» Exercise goal: What the response needs is every record, repeated verbatim, and no images.

» Records for the task:
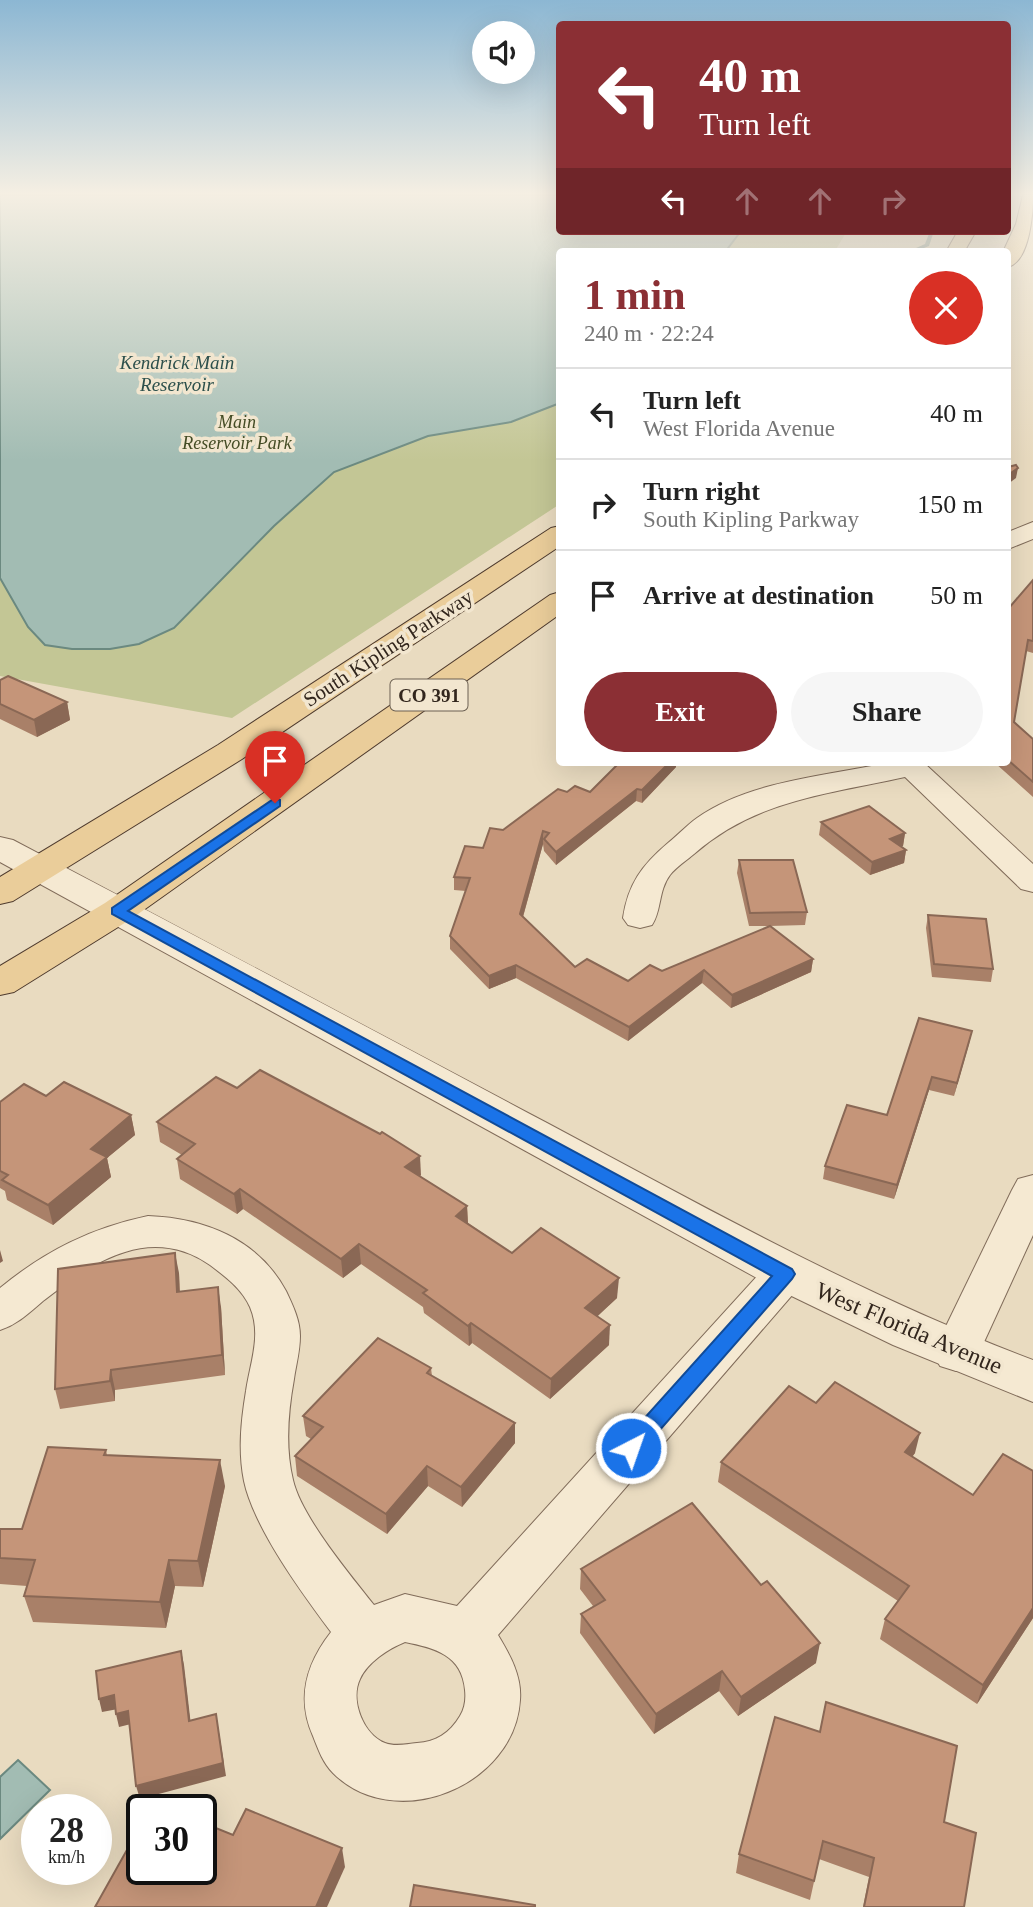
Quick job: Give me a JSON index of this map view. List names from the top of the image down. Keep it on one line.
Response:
{"streets":{"main road":["South Kipling Parkway","CO 391"],"street":["West Florida Avenue"]},"crossings":[["South Kipling Parkway","West Florida Avenue"],["CO 391","West Florida Avenue"]],"water":["Kendrick Main Reservoir"],"parks":["Main Reservoir Park"],"page":{"turn":["40 m","Turn left"],"heading":["1 min","240 m · 22:24"],"list":[{"name":"Turn left","note":"West Florida Avenue","value":"40 m"},{"name":"Turn right","note":"South Kipling Parkway","value":"150 m"},{"name":"Arrive at destination","value":"50 m"}],"buttons":["Exit","Share"],"speed":"28 km/h","limit":"30"}}
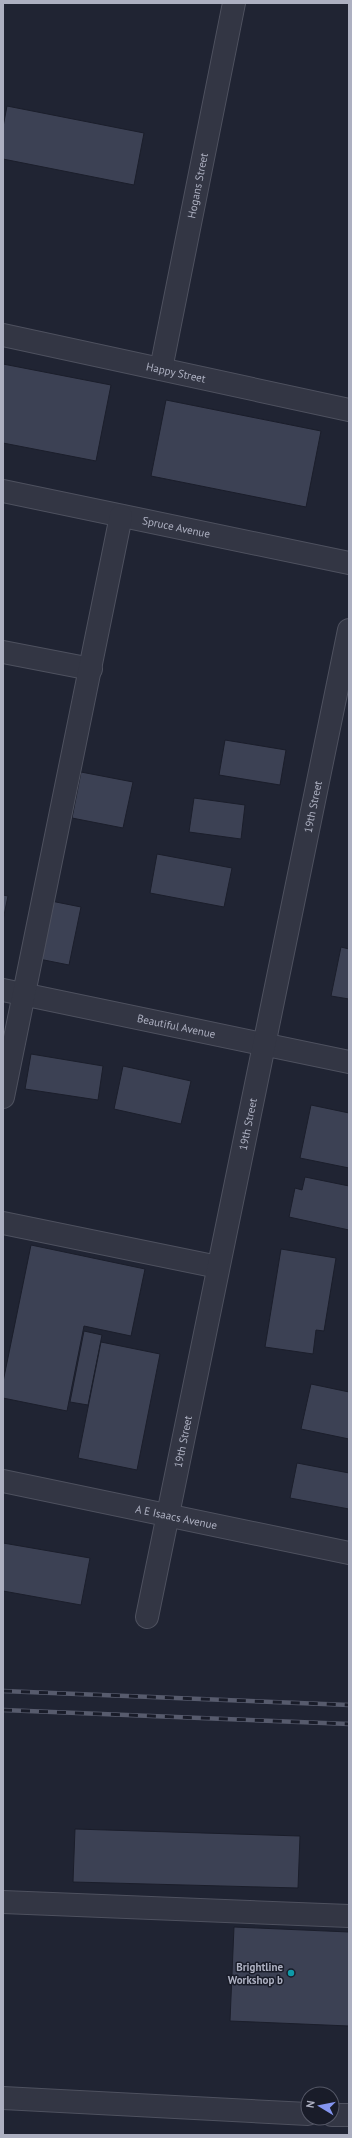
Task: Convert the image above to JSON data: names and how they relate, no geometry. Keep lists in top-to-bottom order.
{
  "streets": {
    "street": [
      "Hogans Street",
      "Happy Street",
      "Spruce Avenue",
      "19th Street",
      "Beautiful Avenue",
      "A E Isaacs Avenue"
    ]
  },
  "crossings": [
    ["Hogans Street", "Happy Street"],
    ["19th Street", "Beautiful Avenue"],
    ["19th Street", "A E Isaacs Avenue"]
  ],
  "places": ["Brightline Workshop b"],
  "north": "left"
}
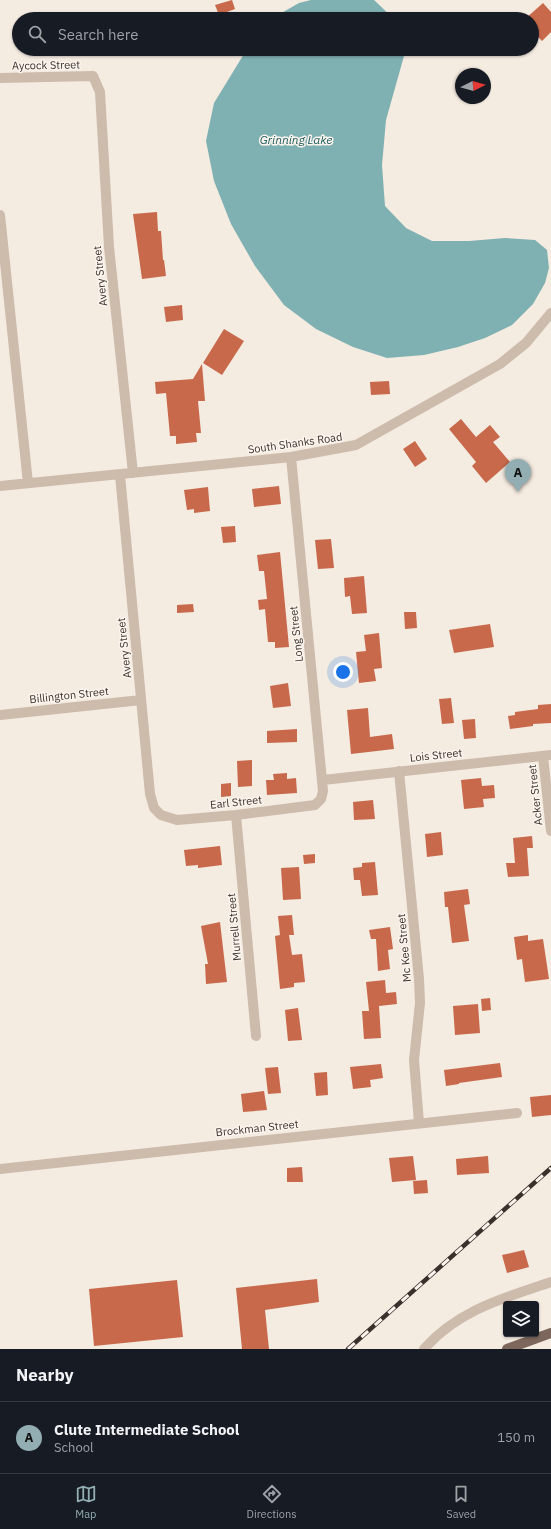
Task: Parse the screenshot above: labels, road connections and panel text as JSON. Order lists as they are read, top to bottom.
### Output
{
  "streets": {
    "street": [
      "Aycock Street",
      "Avery Street",
      "South Shanks Road",
      "Long Street",
      "Billington Street",
      "Lois Street",
      "Acker Street",
      "Earl Street",
      "Murrell Street",
      "Mc Kee Street",
      "Brockman Street"
    ]
  },
  "crossings": [
    ["Aycock Street", "Avery Street"],
    ["Avery Street", "South Shanks Road"],
    ["Avery Street", "Billington Street"],
    ["Avery Street", "Earl Street"],
    ["South Shanks Road", "Long Street"],
    ["Long Street", "Lois Street"],
    ["Long Street", "Earl Street"],
    ["Lois Street", "Acker Street"],
    ["Lois Street", "Mc Kee Street"],
    ["Earl Street", "Murrell Street"],
    ["Mc Kee Street", "Brockman Street"]
  ],
  "water": ["Grinning Lake"],
  "north": "right",
  "page": {
    "search": "Search here",
    "pins": "A",
    "heading": "Nearby",
    "list": [
      {
        "mark": "A",
        "name": "Clute Intermediate School",
        "note": "School",
        "value": "150 m"
      }
    ],
    "nav": ["Map", "Directions", "Saved"]
  }
}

» Written reply:
Quick job: Give me a JSON index of this map view. List names from the top of the image down. Keep it on one line.
Response:
{"streets":{"main road":["South Kipling Parkway","CO 391"],"street":["West Florida Avenue"]},"crossings":[["South Kipling Parkway","West Florida Avenue"],["CO 391","West Florida Avenue"]],"water":["Kendrick Main Reservoir"],"parks":["Main Reservoir Park"],"page":{"turn":["40 m","Turn left"],"heading":["1 min","240 m · 22:24"],"list":[{"name":"Turn left","note":"West Florida Avenue","value":"40 m"},{"name":"Turn right","note":"South Kipling Parkway","value":"150 m"},{"name":"Arrive at destination","value":"50 m"}],"buttons":["Exit","Share"],"speed":"28 km/h","limit":"30"}}
Task: Convert the image above to JSON data: names and how they relate, no geometry. Keep lists in top-to-bottom order.
{
  "streets": {
    "street": [
      "Hogans Street",
      "Happy Street",
      "Spruce Avenue",
      "19th Street",
      "Beautiful Avenue",
      "A E Isaacs Avenue"
    ]
  },
  "crossings": [
    ["Hogans Street", "Happy Street"],
    ["19th Street", "Beautiful Avenue"],
    ["19th Street", "A E Isaacs Avenue"]
  ],
  "places": ["Brightline Workshop b"],
  "north": "left"
}
Task: Parse the screenshot above: labels, road connections and panel text as JSON. Order lists as they are read, top to bottom.
### Output
{
  "streets": {
    "street": [
      "Aycock Street",
      "Avery Street",
      "South Shanks Road",
      "Long Street",
      "Billington Street",
      "Lois Street",
      "Acker Street",
      "Earl Street",
      "Murrell Street",
      "Mc Kee Street",
      "Brockman Street"
    ]
  },
  "crossings": [
    ["Aycock Street", "Avery Street"],
    ["Avery Street", "South Shanks Road"],
    ["Avery Street", "Billington Street"],
    ["Avery Street", "Earl Street"],
    ["South Shanks Road", "Long Street"],
    ["Long Street", "Lois Street"],
    ["Long Street", "Earl Street"],
    ["Lois Street", "Acker Street"],
    ["Lois Street", "Mc Kee Street"],
    ["Earl Street", "Murrell Street"],
    ["Mc Kee Street", "Brockman Street"]
  ],
  "water": ["Grinning Lake"],
  "north": "right",
  "page": {
    "search": "Search here",
    "pins": "A",
    "heading": "Nearby",
    "list": [
      {
        "mark": "A",
        "name": "Clute Intermediate School",
        "note": "School",
        "value": "150 m"
      }
    ],
    "nav": ["Map", "Directions", "Saved"]
  }
}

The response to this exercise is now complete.